→ **Task directions**: In the core dump tutorial below, copy word for word the stretch starting with "2. Introduction" and going on through "signal from abort(3)".

* START Reading text *

1. Overview

In this tutorial, we’re going to see how to manage and configure core dumps. We’ll investigate kernel.core_pattern and then we’ll move onto using coredumpctl.

2. Introduction

A core dump is a file that gets automatically generated by the Linux kernel after a program crashes. This file contains the memory, register values, and the call stack of an application at the point of crashing.

3. Using Signals to Generate a Core Dump

In this section, we’ll learn how to terminate a program and force it to produce a core dump. For this, we’ll use the kill command which uses signals to terminate an application. These signals produce core dumps.

If we look at the table provided by the man page of signal, we can see a list of signals which terminate the programs with a core dump. These are signals that have an Action identified with Core:

   Signal      Standard   Action   Comment
   ────────────────────────────────────────────────────────────────────────
   SIGABRT      P1990      Core    Abort signal from abort(3)
   SIGALRM      P1990      Term    Timer signal from alarm(2)

As an example, let’s use sleep as a program that runs indefinitely:

$ sleep 500
[1] 5464
$ kill -s SIGTRAP $(pgrep sleep)
[1]+  Trace/breakpoint trap (core dumped) sleep 500

We can see the message of “core dumped” indicates a successful core dump. We also notice “Trace/breakpoint trap” which indicates the signal of SIGTRAP.

Now that we have this framework in place, let’s see how core dumps are configured.

4. Configuring Core Dumps

There are two ways to configure a core dump. One is passing the core dump via a pipe, and the other is storing it in a file.

The main configuration parameter is kernel.core_pattern. This is applicable for both file and pipe-based core dumps. In addition to this configuration parameter, file-based dumps have a size restriction on them. We can configure this size using ulimit.

We’ll cover both configuration types in the following sections.

* END Reading text *
* START Information shown *

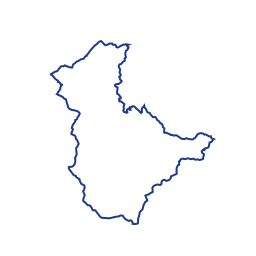 Son Ha, Quảng Ngãi, Vietnam (Robinson projection), rotated 154°
{"feature_id": "81297802B11658146957456", "entity_name": "Son Ha", "entity_type": "district", "adm_level": 2, "iso_a3": "VNM", "parent_name": "Vietnam", "parent_adm1": "Quảng Ngãi", "projection": "robinson", "projection_center": [108.493, 14.975], "detail": "fine", "context": "isolated", "style": "outline", "palette": "blue", "viewbox_px": 256, "rotation_deg": 154, "n_neighbors": 0, "source": "geoboundaries", "source_scale": "gbopen_adm2", "svg_char_len": 5831}
<svg xmlns="http://www.w3.org/2000/svg" viewBox="0 0 256 256"><g transform="rotate(154 128 128)"><path d="M177.1,189.6L176.1,188.2L174.4,186.3L173.1,184.5L172.6,182.8L172.2,182.0L171.5,181.3L171.3,180.9L171.3,180.6L172.0,177.1L172.3,174.6L172.7,172.6L172.6,171.9L172.3,171.1L170.5,168.7L168.8,167.7L166.3,165.5L165.5,164.3L165.1,163.0L165.0,162.1L165.5,161.8L166.5,160.7L168.4,159.9L169.8,158.5L170.6,158.2L172.1,158.2L172.6,157.0L176.2,155.0L177.5,153.8L178.5,152.6L178.0,151.5L178.2,150.8L181.2,148.1L181.5,147.6L181.3,147.0L179.3,144.7L179.0,144.0L178.9,143.4L179.3,142.1L179.5,141.1L179.1,139.6L179.2,135.6L179.4,135.2L180.6,134.5L181.5,133.6L183.0,133.0L183.7,132.2L184.7,129.6L185.2,127.8L185.6,127.1L186.9,125.6L188.8,124.4L188.8,123.5L189.6,122.1L190.0,121.0L191.3,119.4L192.1,118.7L194.4,117.8L195.5,117.8L198.1,118.9L198.5,118.6L198.7,118.2L198.9,117.4L198.9,116.4L198.4,114.4L197.5,109.6L197.1,108.9L196.0,108.0L195.9,106.1L194.4,103.9L194.0,103.1L194.4,102.6L194.5,102.0L194.5,98.5L194.2,97.7L193.6,97.2L192.9,96.2L192.6,95.5L192.6,95.0L192.8,93.9L193.6,92.8L194.7,91.6L196.0,90.9L196.2,90.6L196.2,87.5L196.3,86.7L198.4,84.7L199.7,83.1L200.2,82.1L200.1,81.5L199.8,80.9L199.3,80.3L198.0,76.2L196.3,75.2L196.0,74.6L195.6,71.9L195.8,70.4L195.7,69.6L195.3,69.2L194.1,68.8L193.7,68.5L193.4,67.9L192.0,60.7L191.7,59.9L191.0,58.9L188.9,57.6L186.8,56.5L185.3,55.4L182.0,54.4L180.1,54.1L177.4,53.4L174.9,52.6L173.4,52.7L172.3,52.3L171.5,51.7L171.1,51.4L171.0,49.7L170.4,47.5L168.3,44.4L167.8,44.0L167.1,44.1L166.0,43.8L165.5,43.3L165.3,41.1L165.4,40.2L165.8,39.8L163.8,38.6L161.4,37.9L160.8,38.1L160.3,38.8L158.7,42.0L156.9,43.7L154.4,47.0L153.6,47.5L151.4,48.2L150.4,48.7L147.6,52.1L146.4,52.8L145.5,53.6L144.4,54.1L142.5,54.3L142.4,54.5L142.0,59.6L140.9,59.6L138.8,59.3L135.8,59.7L134.1,59.5L133.9,59.6L133.6,60.2L132.5,63.1L132.1,63.7L131.1,64.3L129.8,64.7L126.8,64.5L125.8,64.0L124.2,62.7L123.3,62.7L122.3,63.2L121.9,64.3L121.5,64.8L120.6,65.5L119.7,65.7L119.0,65.7L117.8,65.4L117.1,64.1L116.6,63.6L113.4,63.2L112.8,63.7L111.8,64.1L111.1,64.8L110.5,65.7L106.2,65.5L104.5,65.5L104.0,65.9L103.8,66.4L103.6,67.6L102.9,68.3L102.4,69.8L101.7,70.8L99.8,72.4L99.3,72.6L98.3,72.5L98.0,72.7L97.1,74.7L97.1,75.4L96.6,75.7L95.7,75.5L94.6,76.7L92.7,76.6L92.0,76.3L90.8,75.3L90.2,75.0L87.4,74.5L85.6,72.8L85.1,72.4L84.5,72.2L82.5,71.7L81.8,70.4L80.5,69.6L79.3,69.4L77.5,67.7L76.8,67.7L74.8,67.3L74.2,67.3L73.3,68.6L71.2,71.0L72.1,72.9L72.2,73.4L72.2,74.2L71.8,74.8L71.4,75.1L70.5,75.4L70.1,75.3L69.4,74.7L69.0,74.6L68.8,75.0L68.7,75.5L68.6,75.8L68.4,75.8L67.3,75.8L65.0,75.3L64.1,75.4L61.7,78.1L61.1,79.2L59.2,78.9L58.1,79.3L57.2,80.1L55.8,80.3L57.1,81.6L57.4,82.3L57.5,83.1L57.2,84.3L58.6,84.7L58.8,84.9L59.9,86.7L61.0,88.2L62.0,88.4L62.3,88.7L63.0,90.2L63.7,90.8L65.3,91.6L66.8,91.9L67.8,91.9L68.6,91.7L69.1,91.1L70.7,90.5L72.0,89.7L73.1,89.7L74.5,89.3L75.8,89.8L78.5,91.7L79.6,92.9L80.0,93.1L80.5,93.3L82.0,93.2L82.7,93.5L83.7,94.4L84.8,95.0L85.0,95.7L85.5,96.4L85.8,97.2L86.5,98.2L87.4,99.9L88.0,100.5L90.1,101.0L91.3,102.4L92.8,103.1L93.2,104.3L93.9,104.8L95.4,106.8L96.1,107.2L97.0,107.4L97.4,108.1L97.3,108.7L95.6,111.5L95.6,112.2L96.2,113.7L95.7,115.8L95.7,116.2L96.3,117.6L96.8,118.0L97.0,118.8L97.0,120.0L98.3,122.5L98.3,125.2L98.4,125.5L98.7,125.9L99.0,126.2L100.7,126.6L101.6,129.3L101.9,132.1L103.1,133.0L103.6,133.7L103.7,135.0L103.5,136.9L103.8,138.1L104.1,139.3L103.6,141.0L105.2,140.1L105.8,140.0L106.6,139.6L107.6,138.6L107.9,138.1L108.3,136.3L108.7,136.0L109.6,135.8L109.8,136.0L110.0,136.3L110.5,138.3L111.5,140.8L112.0,141.6L112.7,144.1L113.2,144.9L114.2,145.5L114.5,145.6L115.1,145.5L115.7,144.9L116.0,144.9L117.0,145.9L117.6,145.7L118.0,145.3L118.0,145.0L117.8,143.3L118.1,143.4L118.7,143.9L119.4,145.0L120.3,145.1L121.0,144.7L121.7,143.8L121.7,143.2L121.6,142.5L121.7,142.3L122.4,142.3L122.4,142.6L124.1,143.7L124.7,144.6L124.7,145.2L124.6,145.7L123.5,146.7L122.7,148.8L121.8,150.0L120.8,150.9L121.2,152.1L122.7,154.9L123.2,155.4L123.7,155.4L124.0,155.6L123.5,156.6L123.8,157.0L123.2,158.1L122.8,158.3L121.5,157.9L121.2,158.1L121.1,158.6L121.2,159.7L121.8,162.2L122.1,162.7L122.5,163.2L122.7,163.7L121.4,166.2L119.6,168.8L119.7,169.4L120.9,170.8L121.1,171.4L120.9,172.2L120.7,172.5L120.3,172.6L118.5,172.3L117.2,171.7L116.7,171.7L114.0,172.3L113.3,172.7L113.1,173.3L113.7,174.5L113.8,175.3L113.5,175.8L113.5,177.8L113.0,178.1L111.7,178.3L111.2,178.9L111.2,179.8L111.3,181.4L111.1,181.9L109.9,183.3L109.4,184.2L109.5,186.5L109.4,187.2L109.0,187.9L108.5,188.4L107.4,188.9L106.6,188.6L105.9,188.6L103.8,189.6L101.6,189.8L101.2,190.2L100.8,191.5L100.4,192.0L100.0,192.2L99.4,192.1L99.0,192.4L98.7,192.8L98.3,195.0L98.0,195.8L96.5,197.8L96.0,198.3L94.7,198.4L94.0,198.6L93.4,199.7L92.7,199.6L92.3,199.9L92.1,200.4L92.9,202.2L93.0,202.7L92.8,203.2L92.4,203.2L91.5,202.9L91.1,202.8L91.3,203.0L93.9,204.4L94.6,204.5L95.6,205.0L98.1,205.0L101.5,204.8L102.4,205.1L103.0,205.9L102.8,207.0L102.9,208.2L103.3,208.6L104.9,209.3L105.2,209.9L105.1,210.6L107.4,212.0L108.8,211.7L109.6,212.0L111.9,212.2L112.1,212.4L112.7,213.4L112.8,214.3L113.9,217.6L114.2,218.0L114.5,218.1L116.7,218.1L119.4,217.0L121.3,216.8L126.5,214.8L131.5,212.3L132.3,211.7L133.1,211.7L133.7,210.9L134.6,211.1L135.2,211.0L137.5,209.7L138.4,209.8L140.1,210.4L142.9,210.0L145.3,210.2L147.2,209.5L149.0,209.3L149.8,208.9L151.6,206.8L153.2,207.7L154.5,208.7L155.7,210.1L155.9,210.6L156.4,210.6L157.4,212.0L158.6,211.8L159.2,211.8L160.4,212.6L161.7,212.6L166.5,210.2L167.4,210.2L168.3,210.5L169.9,210.6L171.7,210.2L173.1,210.3L173.7,210.1L173.9,209.9L173.2,208.8L172.8,208.1L172.3,205.7L171.6,203.5L170.3,201.3L170.2,200.8L170.8,200.2L170.8,199.9L169.9,199.6L169.6,199.3L169.4,198.2L169.4,196.9L168.5,196.3L168.4,195.6L170.3,194.8L171.0,194.1L171.5,193.1L172.2,192.4L174.6,191.1L176.3,189.9L177.1,189.6Z" fill="none" stroke="#1e3a8a" stroke-width="2"/></g></svg>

* END Information shown *

→ **Answer to the exercise**:
2. Introduction

A core dump is a file that gets automatically generated by the Linux kernel after a program crashes. This file contains the memory, register values, and the call stack of an application at the point of crashing.

3. Using Signals to Generate a Core Dump

In this section, we’ll learn how to terminate a program and force it to produce a core dump. For this, we’ll use the kill command which uses signals to terminate an application. These signals produce core dumps.

If we look at the table provided by the man page of signal, we can see a list of signals which terminate the programs with a core dump. These are signals that have an Action identified with Core:

   Signal      Standard   Action   Comment
   ────────────────────────────────────────────────────────────────────────
   SIGABRT      P1990      Core    Abort signal from abort(3)